Don Wilcox picks up the paintbrush after 25 years to create Second First Works

“Absinthe and Philosophy” by Don Wilcox.<i></i>

“Absinthe and Philosophy” by Don Wilcox.

Photo By David Robert

Many of the works by Don Wilcox, now on display at VSA arts of Nevada, are portraits of a sort—the sort of portraits that tend to reveal, not mask or dilute, the subjects’ inner struggles and vulnerabilities. In his paintings, Wilcox visits solitary figures again and again, showing us a lonely absinthe drinker, a man in an ecstatic state of prayer or a woman in wait.

These are Second First Works, paintings Wilcox has created in the last nine months after a long artistic hiatus. Wilcox made a living as an artist in New York and San Francisco in the 1960s and 1970s, but his artistic life came to a halt 25 years ago.

“At [that] time, I developed a complete mental block against all creative processes,” Wilcox says in his artist’s statement. “I have been afflicted with bipolar disorder most of my life … in the past year I have started painting again, thanks to a wonderful support system, including Nevada Mental Health and VSA arts of Nevada.”

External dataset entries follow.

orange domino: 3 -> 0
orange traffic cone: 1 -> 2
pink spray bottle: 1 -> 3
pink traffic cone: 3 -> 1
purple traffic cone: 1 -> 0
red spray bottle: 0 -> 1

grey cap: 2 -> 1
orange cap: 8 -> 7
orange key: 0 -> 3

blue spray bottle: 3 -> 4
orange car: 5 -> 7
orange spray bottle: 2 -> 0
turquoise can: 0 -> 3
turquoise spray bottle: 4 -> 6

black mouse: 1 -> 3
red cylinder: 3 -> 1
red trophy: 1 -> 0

There is rawness and immediacy in Wilcox’s works. Few are framed, and some are even painted on wooden boards and cardboard. His subjects often seem uncomfortable in their bodies, as if they lack the skills of self-presentation. They seem to be inviting—even challenging—the viewer to explore the darker side of life.

“Absinthe Drinker” (acrylic on wood), like many of Wilcox’s paintings, evokes the culture of the 1930s. It features a man seated alone at a cafe, wearing a black hat and a gray coat. His face is drab and tired. He looks as though he wants to withdraw from society, to pull his coat a little higher and his hat a little lower, to shield his face from the world around him.

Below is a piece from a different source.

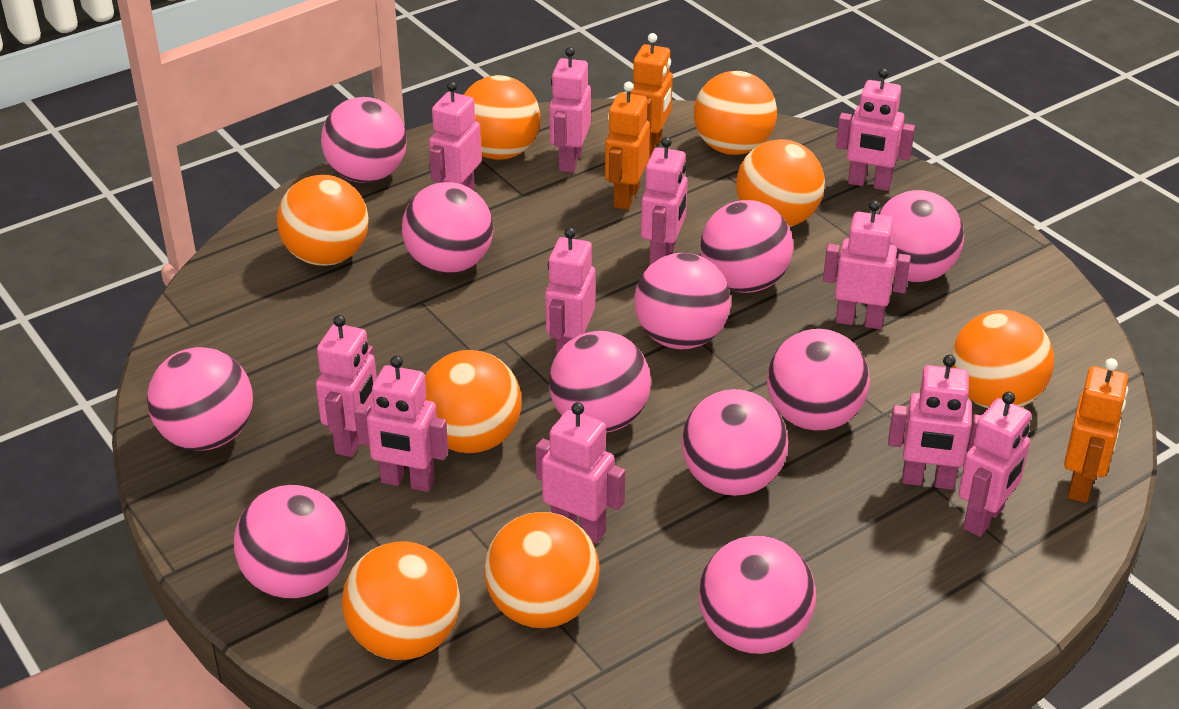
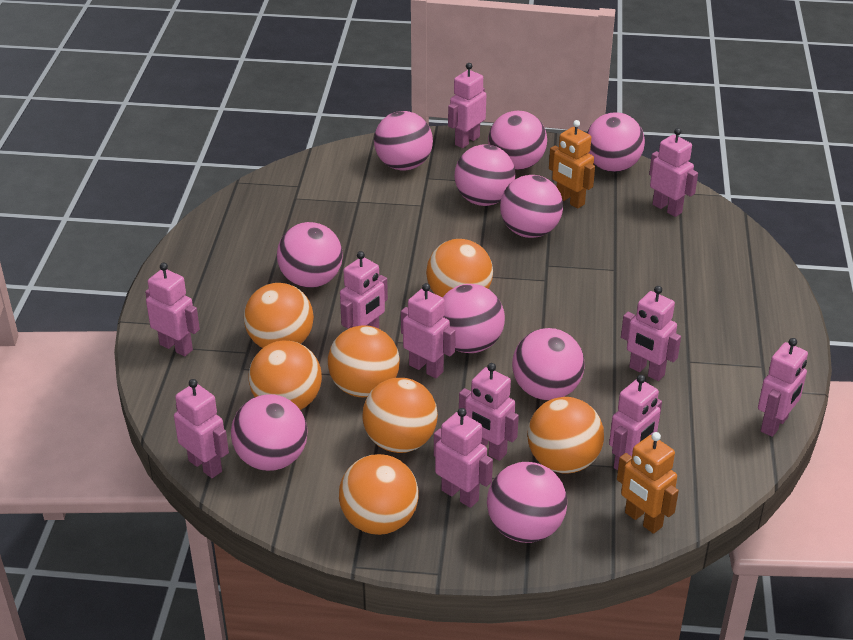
orange ball: 8 -> 7
orange robot: 3 -> 2
pink ball: 11 -> 10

“Absinthe and Philosophy” (acrylic on canvas) has a cast of two characters, who are presumably engaged in a philosophical discussion. Yet these two aging philosophers, dressed in black coats and top hats, hardly look like participants in a lively dialogue; their postures are contemplative, their eyes averted and distant. Just as “Absinthe Drinker” portrays the dark side of solitude, “Absinthe and Philosophy” suggests that there is hardly safety or comfort in numbers.

A large number of Wilcox’s subjects are female and range from young and seductive to reserved and matronly. “Nude Female” (oil on canvasboard) features a young black woman seated on a bright yellow chair. She is voluptuous, with large red lips, a round belly and bulbous breasts. Her head is tilted sharply to the left, as if she is studying you, the viewer, and can’t quite figure you out.

The tilted head is a trait shared by many of Wilcox’s female subjects. At times, this makes the subject look quizzical. In “Woman Waiting” (oil on canvas), however, it causes the subject to look tired and jaded. The waiting woman is seated alone at a kitchen table. Her elbow is propped on the table, and her head is propped on her hand. Like the absinthe drinkers, she has a 1930s look about her—she could be Dick Tracy’s girlfriend, in fact, with her cloud of red hair, a tight blue dress and a cigarette.

In “Maternal Woman” (oil pastel on paper), the subject looks bland at first, and then, on closer inspection, fascinating. She has a mere petal of a mouth, with blue, blank, marble-like eyes and one violently arched eyebrow. Her breasts poke through her sky-blue dress, and one points sharply to the left. She holds a slightly wilted red rose in her hand, which mirrors her petal-like red mouth. The aging flower, in fact, may even symbolize the maternal woman herself.

None of Wilcox’s paintings made me feel entirely comfortable. His paintings, particularly his portraits, ask us to examine themes like loneliness and aging, and they force us to be more than merely passive viewers. Second First Works, however, makes this examination well worth our while.